На следующий год Патрик приехал опять, на этот раз по договоренности с Уинсом, потому что его отец снова женился – на китайско-американской юристке по имени Синтия – и у него был медовый месяц. Мне исполнилось семнадцать. Патрику четырнадцать. Я поздоровалась, когда он появился на кухне с Оливером: он остановился у двери, проделывая знакомый трюк с краем своего джемпера, пока мой кузен искал то, за чем зашел. В какой-то момент в тот день мы все поднялись в комнату Джессамин и сели на незастеленные надувные матрасы, все, кроме Николаса, который подошел к окну и вынул из кармана сигарету-самокрутку, плохо свернутую и готовую рассыпаться. Джессамин, которой было девять лет, замахала руками и заплакала, когда он попытался зажечь ее.
Ингрид сказала: «Никто не считает, что ты крутой, Николас. – И посадила Джессамин между нами. – Похоже на чайный пакетик, завернутый в туалетную бумагу».
Я предложила поискать для него скотч, а затем спросила Джессамин, не хочет ли она посмотреть фокус. Она кивнула и позволила Ингрид вытереть себе слезы рукавом свитера. Тогда у меня стояли брекеты, и я у всех на виду начала двигать языком по внутренней стороне щеки. Секунду спустя я сложила губы в букву «О», и одна из резинок, фиксирующих брекеты, вылетела. Она приземлилась на тыльную сторону руки Патрика. Некоторое время он неуверенно смотрел на нее, затем осторожно снял.

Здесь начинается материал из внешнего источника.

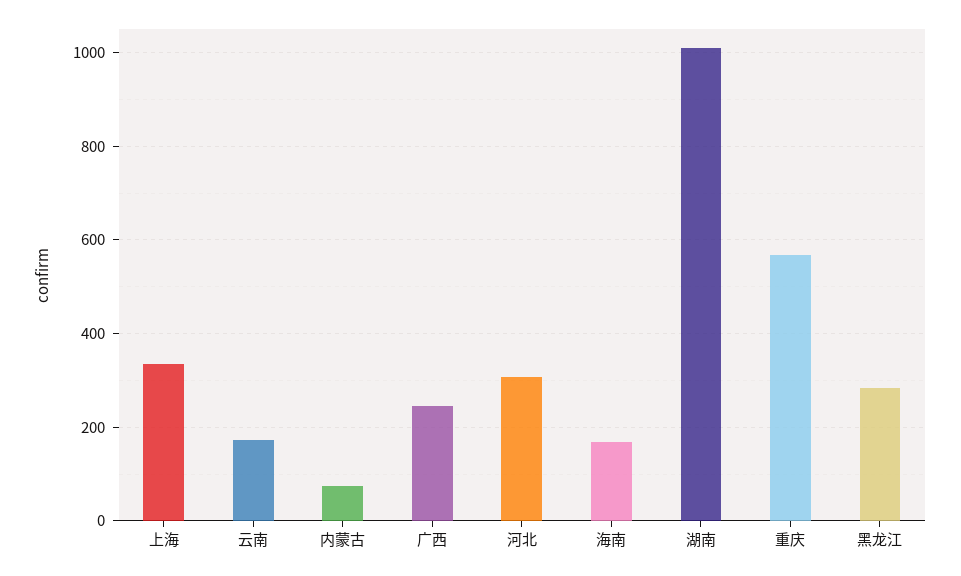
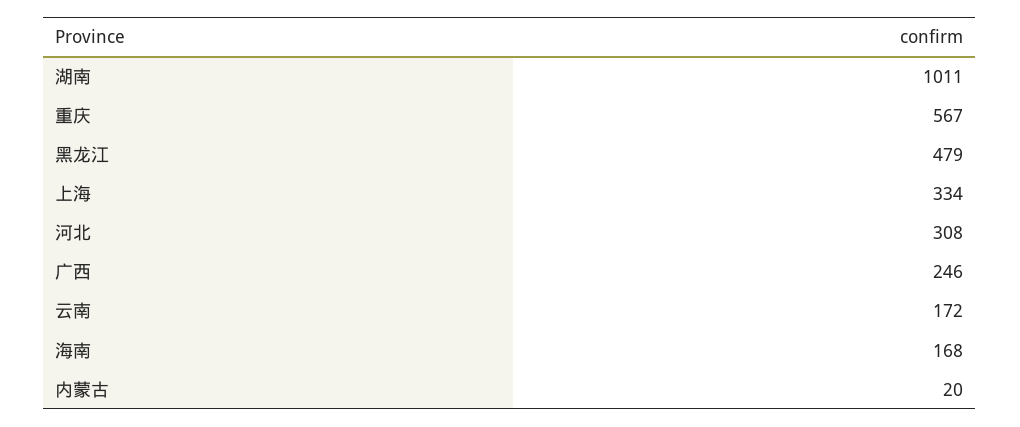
内蒙古: 80 -> 20
黑龙江: 280 -> 479

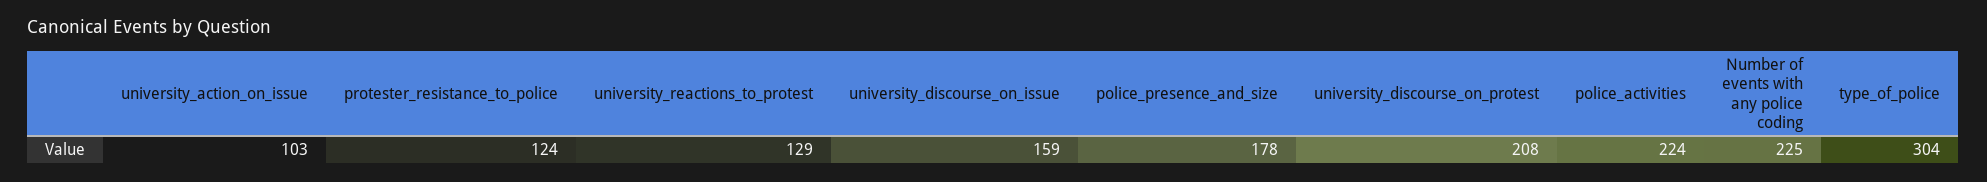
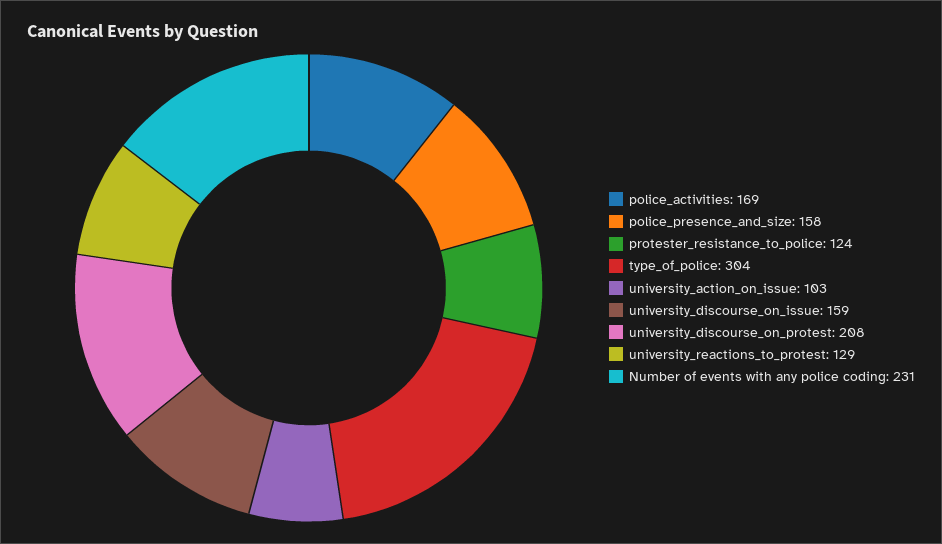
police_presence_and_size: 178 -> 158
police_activities: 224 -> 169
Number of events with any police coding: 225 -> 231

Позже, дома, Ингрид зашла в мою комнату, чтобы разложить все наши подарки на полу, проверить, кому досталось больше, и отсортировать их по кучкам «Нравится» и «Не нравится», хотя мы были уже слишком взрослыми для этого. Она сказала, что видела, как Патрик сунул резинку в карман, когда думал, что никто на него не смотрит. «Потому что он влюблен в тебя».
Я сказала ей, что это мерзко. «Он же ребенок».
«К тому времени, когда вы поженитесь, разница в возрасте уже не будет важна».
Я изобразила, что меня тошнит.
Ингрид сказала: «Патрик любит Марту», – выудила диск «Лучшие треки-93» из моей кучки «Не нравится» и сунула в мой CD-плеер.
Это было последнее Рождество перед тем, как в моем мозгу взорвалась маленькая бомба. Конец, что скрывается в начале. Патрик приезжал каждый год.
Утром перед экзаменом по французскому я проснулась, не чувствуя рук и ладоней. Я лежала на спине, и слезы уже лились из уголков моих глаз, по вискам и затекали в волосы. Я встала, пошла в ванную и в зеркале увидела вокруг рта темно-фиолетовый круг, похожий на синяк. Я не могла перестать дрожать.